■ **Document text**
MVCC: Transaction IDs, Log Sequence numbers and Snapshots

MySQL Storage Engines implementing Multi Version Concurrency Control have several internal identifiers related to MVCC. I see a lot of people being confused what they are and why they are needed so I decided to take a time to explain it a bit. This is general explanation, it does not corresponds to Innodb in particular and some implementation can be different but I hope this will let you to understand MVCC a bit better.

Transaction ID As the name says this is transaction identifier. It can be used by the engine for many things - for lock handling to see which transaction holds the lock and possibly kill it in case of deadlock, for proper isolation mode handling - transaction should see its own uncommitted changes but other transactions typically do not see them as well as MVCC implementation. It also can be used for recovery so you can see to which transaction given change corresponds so you can roll back or redo changes for transaction depending if it was committed or not.

Log Sequence Number (LSN) Log Sequence Numbers correspond to given position in the log files and typically incremented for each log record. Innodb uses number of bytes ever written to the log files however it could be something different. LSNs are often extensively used in recovery check pointing and buffer management operations. When checkpoint (both fuzzy and not) happens you get something like “all changes up to LSN=X are now flushed to the data space” this means you can discard or archive logs for LSN earlier than that. When doing log recovery checking LSN in the log record can tell if you this change needs to be applied or it already was applied (when doing recovery you do not know which dirty pages were flushed from the buffer pool).

The LSN do not relate much to transactions - changes from different transactions are intermixed in the log files and many LSNs can correspond to changes from the same transaction.

Snapshot Versions This is the term which is often used to to identify what will be visible for given transaction/query, however MVCC is usually implemented without having something like snapshot number.

Indeed if you look at it in details visibility for transaction is more complicated when some given “snapshot” - transaction tends to see its own changes, even if they are not committed.

What happens instead is - when transaction is started, the list of concurrently running transactions (not committed) is memorized.

For each row more than one version can be stored, each tagged with transaction IDs which added/modified and deleted the given version. This data can be compressed/optimized to keep less information if possible, ie you do not really need to store transaction ID for the row which is so old it is visible to old running transaction anyway.

■ **Task requirements**
1 – Copy the stretch of the text on MVCC from "MVCC: Transaction IDs, Log" through "a bit better." word for word.
2 – Resume the text on MVCC, starting right after its last sentence.

■ **Data listing**
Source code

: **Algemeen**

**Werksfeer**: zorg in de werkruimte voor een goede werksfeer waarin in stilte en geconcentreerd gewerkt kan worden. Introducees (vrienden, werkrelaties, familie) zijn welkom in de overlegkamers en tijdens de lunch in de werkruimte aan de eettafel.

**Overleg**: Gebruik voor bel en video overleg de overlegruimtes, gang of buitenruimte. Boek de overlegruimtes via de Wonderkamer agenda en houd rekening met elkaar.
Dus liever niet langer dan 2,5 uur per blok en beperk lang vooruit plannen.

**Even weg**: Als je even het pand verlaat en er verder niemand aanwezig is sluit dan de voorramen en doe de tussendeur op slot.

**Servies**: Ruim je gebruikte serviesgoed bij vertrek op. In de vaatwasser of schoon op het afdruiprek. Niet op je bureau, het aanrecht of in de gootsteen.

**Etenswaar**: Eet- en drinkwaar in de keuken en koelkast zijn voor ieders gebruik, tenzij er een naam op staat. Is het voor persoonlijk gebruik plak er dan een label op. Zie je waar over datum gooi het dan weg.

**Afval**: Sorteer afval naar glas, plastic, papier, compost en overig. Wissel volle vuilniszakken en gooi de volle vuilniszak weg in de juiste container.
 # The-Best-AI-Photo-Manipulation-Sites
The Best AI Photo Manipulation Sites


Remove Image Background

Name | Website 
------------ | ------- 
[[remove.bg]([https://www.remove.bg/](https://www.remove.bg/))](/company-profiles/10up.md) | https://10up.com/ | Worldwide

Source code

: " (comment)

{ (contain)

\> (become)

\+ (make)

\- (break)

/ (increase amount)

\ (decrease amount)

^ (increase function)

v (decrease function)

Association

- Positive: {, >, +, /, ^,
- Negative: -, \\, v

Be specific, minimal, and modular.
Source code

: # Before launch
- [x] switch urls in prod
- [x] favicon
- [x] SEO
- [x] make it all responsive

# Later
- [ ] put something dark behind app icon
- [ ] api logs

--

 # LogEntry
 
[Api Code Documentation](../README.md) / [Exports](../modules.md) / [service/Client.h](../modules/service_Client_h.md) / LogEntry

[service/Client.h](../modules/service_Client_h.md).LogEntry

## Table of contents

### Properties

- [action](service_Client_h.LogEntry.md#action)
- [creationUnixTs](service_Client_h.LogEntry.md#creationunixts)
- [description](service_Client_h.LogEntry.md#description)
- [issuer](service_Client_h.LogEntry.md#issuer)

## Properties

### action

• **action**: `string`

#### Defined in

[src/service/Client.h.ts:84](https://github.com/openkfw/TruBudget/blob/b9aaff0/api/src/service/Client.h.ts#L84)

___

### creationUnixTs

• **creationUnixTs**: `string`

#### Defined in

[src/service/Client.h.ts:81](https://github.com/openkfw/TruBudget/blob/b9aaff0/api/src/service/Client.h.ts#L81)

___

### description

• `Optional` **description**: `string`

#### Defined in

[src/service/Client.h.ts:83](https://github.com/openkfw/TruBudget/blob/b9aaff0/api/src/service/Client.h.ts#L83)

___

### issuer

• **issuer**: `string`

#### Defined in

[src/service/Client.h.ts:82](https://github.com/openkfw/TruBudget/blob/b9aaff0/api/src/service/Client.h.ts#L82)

■ **Set of answers**
1 –
MVCC: Transaction IDs, Log Sequence numbers and Snapshots

MySQL Storage Engines implementing Multi Version Concurrency Control have several internal identifiers related to MVCC. I see a lot of people being confused what they are and why they are needed so I decided to take a time to explain it a bit. This is general explanation, it does not corresponds to Innodb in particular and some implementation can be different but I hope this will let you to understand MVCC a bit better.

2 –
So what you can get for given row is something like:

Value 5 created by transaction 100
Value 4 created by transaction 50
Value 3 created by transaction 10, deleted by transaction 20.

This tracks most recent object history which tells you it was created as value 3 by some transaction when was deleted and there were no such row (ie with given PK) for some time and when couple of new versions were created.

When looking at the row in MVCC environment system has to determinate which of the current row versions is visible. This can be done as simple as traversing the list of version down or something more complicated.

In the described case lets consider transaction 101 which is running in REPEATABLE-READ isolation mode and which was started before transaction 100 have committed.

In such case transaction 101 should not see changes done by transaction 100 and will read value 4 created by transaction 50.

We also need to track when given transaction has committed, in the list of transactions which were active at the time current transaction was started. This is needed for example to handle READ-COMMITTED isolation mode.

Lets look at transaction 102 which was started in READ-COMMITTED isolation mode before 100 was committed. Doing first read of this row it will read 50, now if it reads the row second time, after transaction 100 was committed it will see this row because it will know transaction 100 was committed when given read operation was started.

Note: These are far from all functions which MVCC storage engines may place on these identifiers. This is not extensive list but just to give you some examples to understand why do you need all of them.